(EXCERPTED RECORDS):
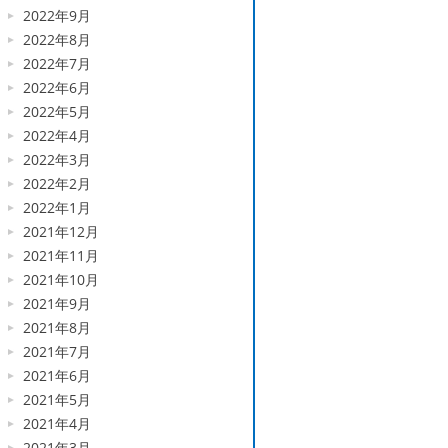
2022年9月
2022年8月
2022年7月
2022年6月
2022年5月
2022年4月
2022年3月
2022年2月
2022年1月
2021年12月
2021年11月
2021年10月
2021年9月
2021年8月
2021年7月
2021年6月
2021年5月
2021年4月
2021年3月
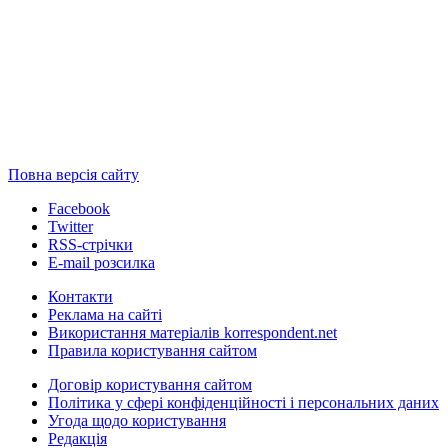
Повна версія сайту
Facebook
Twitter
RSS-стрічки
E-mail розсилка
Контакти
Реклама на сайті
Використання матеріалів korrespondent.net
Правила користування сайтом
Договір користування сайтом
Політика у сфері конфіденційності і персональних даних
Угода щодо користування
Редакція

(WORK REQUEST): I'd like the material above repeated exactly, with the pictures omitted.

(REPLY TO THE EXERCISE):
2022年9月
2022年8月
2022年7月
2022年6月
2022年5月
2022年4月
2022年3月
2022年2月
2022年1月
2021年12月
2021年11月
2021年10月
2021年9月
2021年8月
2021年7月
2021年6月
2021年5月
2021年4月
2021年3月
Повна версія сайту
Facebook
Twitter
RSS-стрічки
E-mail розсилка
Контакти
Реклама на сайті
Використання матеріалів korrespondent.net
Правила користування сайтом
Договір користування сайтом
Політика у сфері конфіденційності і персональних даних
Угода щодо користування
Редакція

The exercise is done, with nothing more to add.